+++ Extrait fourni +++
Drapeaux catalans sur le dos, des centaines de milliers de manifestants – ils étaient 450 000 selon la police municipale – ont à nouveau répondu, samedi 21 octobre, à l’appel des deux grandes associations indépendantistes Omnium Cultural et l’Assemblée nationale catalane (ANC). Toutes deux réclament la mise en liberté de leurs responsables, accusés de sédition par Madrid, et elles protestent contre la décision prise quelques heures plus tôt par le premier ministre espagnol, Mariano Rajoy, de destituer le gouvernement catalan.
Malgré l’escalade dans l’affrontement entre Madrid et Barcelone, il régnait une ambiance festive sur le Passeig de Gràcia, l’une des artères principales de la ville, troublée de temps en temps par des huées, des sifflements et quelques bras d’honneur adressés aux hélicoptères de la police qui survolaient régulièrement la masse compacte de manifestants.
Puigdemont présent
Venus avec des pancartes qui, en anglais, demandaient d’« aider la Catalogne » et de « sauver l’Europe », ils ont demandé la libération des « deux Jordi » — Jordi Cuixart et Jordi Sanchez —, tête de file d’Omnium Cultural et de l’ANC, qui ces dernières années ont organisé des rassemblements monstres en faveur de la sécession.
Les deux associations ont une fois de plus démontré leur énorme capacité de mobilisation dans les rues du centre-ville, pour défendre ceux qu’elles considèrent comme des « prisonniers politiques ».
Le 16 octobre, MM. Sanchez et Cuixart ont été inculpés pour sédition par l’Audience nationale, la haute juridiction chargée notamment des affaires de sécurité nationale. Ils sont soupçonnés d’avoir encouragé des centaines de personnes, le 20 septembre à Barcelone, à bloquer la sortie d’un bâtiment où des gardes civils perquisitionnaient en lien avec l’organisation du référendum du 1er octobre.
Le président catalan, Carles Puigdemont, et tout son gouvernement, ainsi que la présidente du Parlement régional, Carme Forcadell, ont décidé d’assister à la manifestation après que le premier ministre espagnol, Mariano Rajoy, eut annoncé le transfert des prérogatives de l’administration catalane à Madrid. Ils n’ont fait aucune déclaration, se limitant à écouter les discours des organisateurs.
+++
* _Travail demandé_:
1/ Pouvez-vous mettre toutes les lignes du listing dans un tableau Markdown à deux colonnes, « N° » pour le numéro de rang et « Contenu » pour la ligne, en omettant les lignes vides et les images ?
2/ Pouvez-vous donner la suite du texte sur la manifestation indépendantiste de Barcelone, à partir de sa dernière phrase ?
+++ Données enregistrées +++
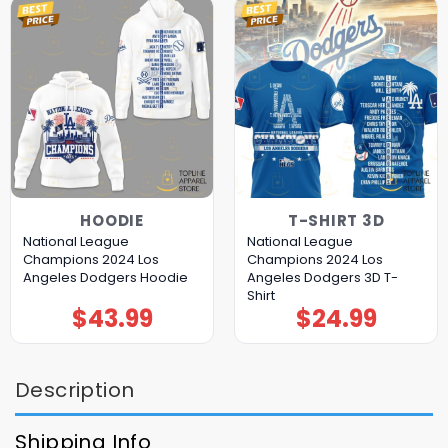
HOODIE
T-SHIRT 3D
National League
National League
Champions 2024 Los
Champions 2024 Los
Angeles Dodgers Hoodie
Angeles Dodgers 3D T-
Shirt
$
43.99
$
24.99
Description
Shipping Info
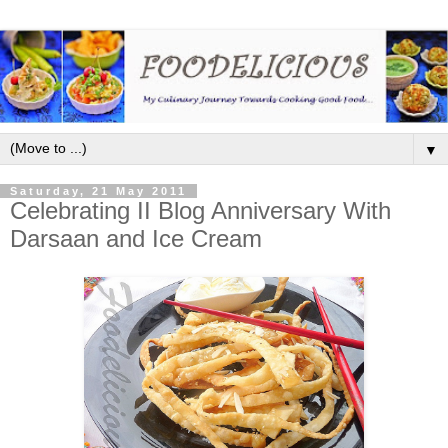
▼
Saturday, 21 May 2011
Celebrating II Blog Anniversary With
Darsaan and Ice Cream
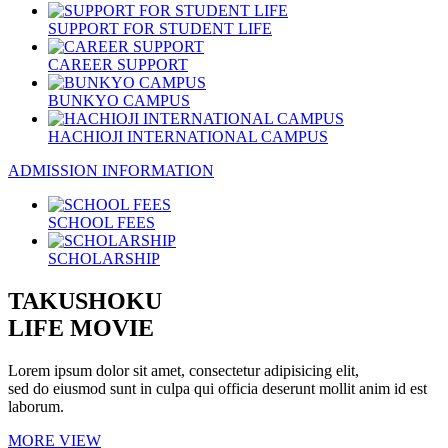
SUPPORT FOR STUDENT LIFE
CAREER SUPPORT
BUNKYO CAMPUS
HACHIOJI INTERNATIONAL CAMPUS
ADMISSION INFORMATION
SCHOOL FEES
SCHOLARSHIP
TAKUSHOKU
LIFE MOVIE
Lorem ipsum dolor sit amet, consectetur adipisicing elit,
sed do eiusmod sunt in culpa qui officia deserunt mollit anim id est
laborum.
MORE VIEW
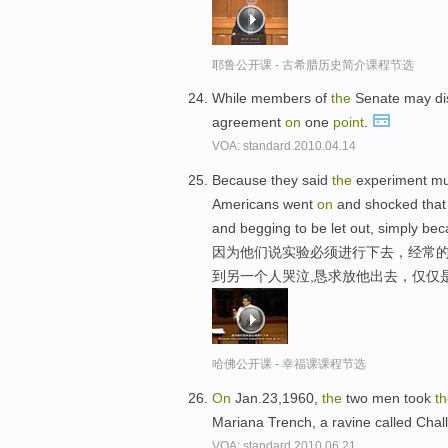
耶鲁公开课 - 古希腊历史简介课程节选
While members of
the
Senate may di
agreement
on
one
point
.
VOA: standard.2010.04.14
Because they said
the
experiment m
Americans went
on
and shocked that
and begging to be let out, simply be
因为他们说实验必须进行下去，经常的
到另一个人哭泣,恳求放他出去，仅仅
哈佛公开课 - 幸福课课程节选
On
Jan.23,1960,
the
two men took
t
Mariana Trench, a ravine called Cha
VOA: standard.2010.06.21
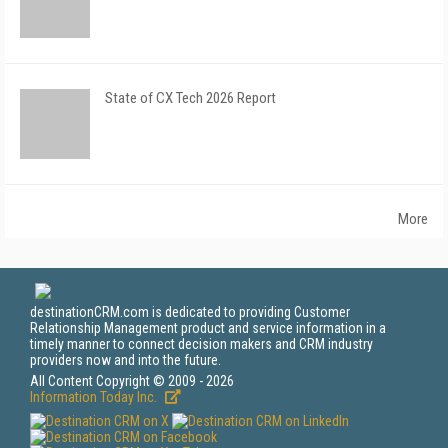
State of CX Tech 2026 Report
More
destinationCRM.com is dedicated to providing Customer
Relationship Management product and service information in a
timely manner to connect decision makers and CRM industry
providers now and into the future.
All Content Copyright © 2009 - 2026
Information Today Inc.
+++
* _Réponses attendues_:
1/
| N° | Contenu |
|---|---|
| 1 | HOODIE |
| 2 | T-SHIRT 3D |
| 3 | National League |
| 4 | National League |
| 5 | Champions 2024 Los |
| 6 | Champions 2024 Los |
| 7 | Angeles Dodgers Hoodie |
| 8 | Angeles Dodgers 3D T- |
| 9 | Shirt |
| 10 | $ |
| 11 | 43.99 |
| 12 | $ |
| 13 | 24.99 |
| 14 | Description |
| 15 | Shipping Info |
| 16 | ▼ |
| 17 | Saturday, 21 May 2011 |
| 18 | Celebrating II Blog Anniversary With |
| 19 | Darsaan and Ice Cream |
| 20 | SUPPORT FOR STUDENT LIFE |
| 21 | CAREER SUPPORT |
| 22 | BUNKYO CAMPUS |
| 23 | HACHIOJI INTERNATIONAL CAMPUS |
| 24 | ADMISSION INFORMATION |
| 25 | SCHOOL FEES |
| 26 | SCHOLARSHIP |
| 27 | TAKUSHOKU |
| 28 | LIFE MOVIE |
| 29 | Lorem ipsum dolor sit amet, consectetur adipisicing elit, |
| 30 | sed do eiusmod sunt in culpa qui officia deserunt mollit anim id est |
| 31 | laborum. |
| 32 | MORE VIEW |
| 33 | 耶鲁公开课 - 古希腊历史简介课程节选 |
| 34 | While members of |
| 35 | the |
| 36 | Senate may di |
| 37 | agreement |
| 38 | on |
| 39 | one |
| 40 | point |
| 41 | . |
| 42 | VOA: standard.2010.04.14 |
| 43 | Because they said |
| 44 | the |
| 45 | experiment m |
| 46 | Americans went |
| 47 | on |
| 48 | and shocked that |
| 49 | and begging to be let out, simply be |
| 50 | 因为他们说实验必须进行下去，经常的 |
| 51 | 到另一个人哭泣,恳求放他出去，仅仅 |
| 52 | 哈佛公开课 - 幸福课课程节选 |
| 53 | On |
| 54 | Jan.23,1960, |
| 55 | the |
| 56 | two men took |
| 57 | t |
| 58 | Mariana Trench, a ravine called Cha |
| 59 | VOA: standard.2010.06.21 |
| 60 | State of CX Tech 2026 Report |
| 61 | More |
| 62 | destinationCRM.com is dedicated to providing Customer |
| 63 | Relationship Management product and service information in a |
| 64 | timely manner to connect decision makers and CRM industry |
| 65 | providers now and into the future. |
| 66 | All Content Copyright © 2009 - 2026 |
| 67 | Information Today Inc. |

2/
M. Puigdemont s’est toutefois exprimé plus tard dans la soirée, qualifiant les mesures prises par Madrid de « pires atteintes » contre sa région depuis la dictature de Franco. Le président de la Généralité, qui n’a toujours pas déclaré l’indépendance, a demandé une réunion du Parlement catalan pour répondre à Madrid. « Imposer une forme de gouvernement qui ne correspond pas au choix des citoyens est incompatible avec l’Etat de droit », a-t-il ajouté. S’adressant aux Européens en anglais, M. Puigdemont a déclaré que les « valeurs européennes » étaient « en danger ».
Egalement présente dans les rangs des manifestants, la maire de Barcelone, Ada Colau, s’est dite « consternée » par les événements. « C’est le jour le plus terrible de ces quarante dernières années », a-t-elle dit. « Mais il n’est pas trop tard pour rectifier », a ajouté Mme Colau, qui a demandé au Parti socialiste (PSOE), avec qui elle gouverne en coalition, de ne pas soutenir la décision de Madrid de suspendre l’autonomie catalane.
« Dignité et indépendance »
Aux cris de « dignité et indépendance » les manifestants, en grande majorité des habitués de ces grands rassemblements séparatistes, ont commencé à converger dès 16 heures. Après les discours, ils sont restés dans la rue durant des heures.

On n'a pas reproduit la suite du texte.